3) Andromeda Botanical Gardens. A surprise hit with our kids. What could have been a boring schlep round indiscriminate greenery (for children – it’s actually very beautiful) turned into an adventure. There are two self-guided routes through the gardens with letter or number signs corresponding to descriptions of the plants on a guide sheet. Leo loved finding the next sign and we whipped round without a whinge or a moan. Best of all, there’s a lovely café on site serving apple pie and banana bread. Don’t miss it!
4) Speightstown. Probably the most ‘authentic’ destination on the West Coast. We stopped for lunch at the Fisherman’s Pub. Overlooking the water, you go up to the counter and choose your lunch – no waiting (hurray!). Food on offer is tasty local fayre: Leo adored the fishballs and rice and peas, Genevieve the fried chicken and macaroni pie.
5) West Coast beaches. If you’re staying on the South Coast, it’s worth sneaking a peak at one or two of the beaches on the ritzy West Coast. All beaches are public in Barbados meaning no security guards can turf you off – despite the attempts of some of the poshest hotels, such as Sandy Lane, to exude an air of privacy. We went to Gibbes Beach, which is backed by private villas and almost deserted. Unfortunately the weather wasn’t great that day and the waves were ferocious, meaning we didn’t hang around. On a still day, I imagine it’d be idyllic.
5) Oistins Fish Fry. The Friday night Fish Fry at Oistins is a Barbados ‘must-do’. We took the children but it was a bit much as it was only our second night and they were still jet-lagged. Plus we got there at 7pm and the queues for food were already long. Things get going at 6.30pm so my advice would be to get there early and get everyone fed before the tour buses arrive. NB: You don’t actually need to go on a Friday Night to try the cuisine, many of the stalls are open every day. You just don’t quite get the atmosphere.
6) Concorde. Yes that’s right Corcorde! The supersonic legend is right there in Barbados and best of all, it’s parked in a hanger at the airport. No boring waits in the departure lounge, just check your cases in and wander over. You get to go inside Concorde itself and there are various exhibits and simulators to play with. Plus there’s a nice comfy café area with sofas which are much more comfortable for waiting on than in the airport. Highly recommended and well worth the £20 entry fee.
Things to consider
1) Take food! We packed some pasta, pesto, teabags and bran flakes – enough to get us through the first night and early morning. I cannot stress how good an idea this is – it takes away the whole trauma of waiting for restaurants to open and dealing with starving kids who are out of kilter. It also ended up saving us quite a bit of money as…

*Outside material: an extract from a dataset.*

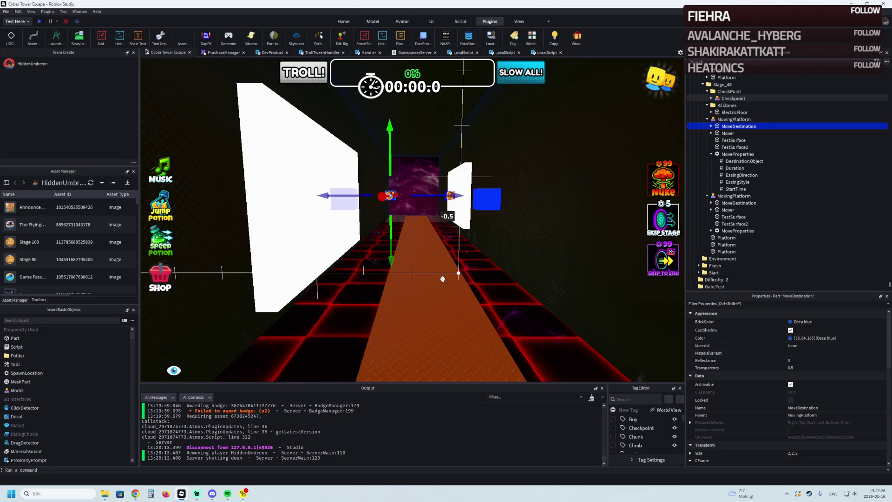
Step: Duplicate both MovingPlatform wall obstacles and slide the copies about 30 studs down the corridor
left_click(464, 224)
left_click(464, 209)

2) …even self-catering is not cheap. A litre of milk is £2.50. And for a box of Corn Flakes, you’re looking at £5. Poor Leo never got any of his favourite Salami – at £7 a pack it was well over-budget! That said, choose carefully and buy local ingredients and you’ll be fine, e.g. local bananas rather than imported plums, and so on.
3) When you do eat out, bear in mind this is the Caribbean and service is s…l…o…w. You have to anticipate when your kids will be hungry and order your food before you get to the point-of-no-return. We found waits of 30mins to an hour to be the norm and got into the habit of pitching up to lunch bang on midday (when the restaurant opened) and getting our order in first.
4) If you are a member of the English National Trust, take your membership card. The Barbados National Trust has a reciprocal agreement which means you get in for free or at a discount. We used my card at Gun Hill and Andromeda gardens.
Barbados makes for a great first long-haul destination with kids. Travel is about as easy as it can be; the weather is great; the beaches are everything you want from the Caribbean – powdery and white; and there’s loads to do (or not to do, depending on your preference). Is it my favourite Caribbean island? Not necessarily. St Lucia is more verdantly beautiful; Grenada quieter; Tobago more vibrant. But as an easy place to spend a week in the middle of the grey British winter, it’s difficult to beat.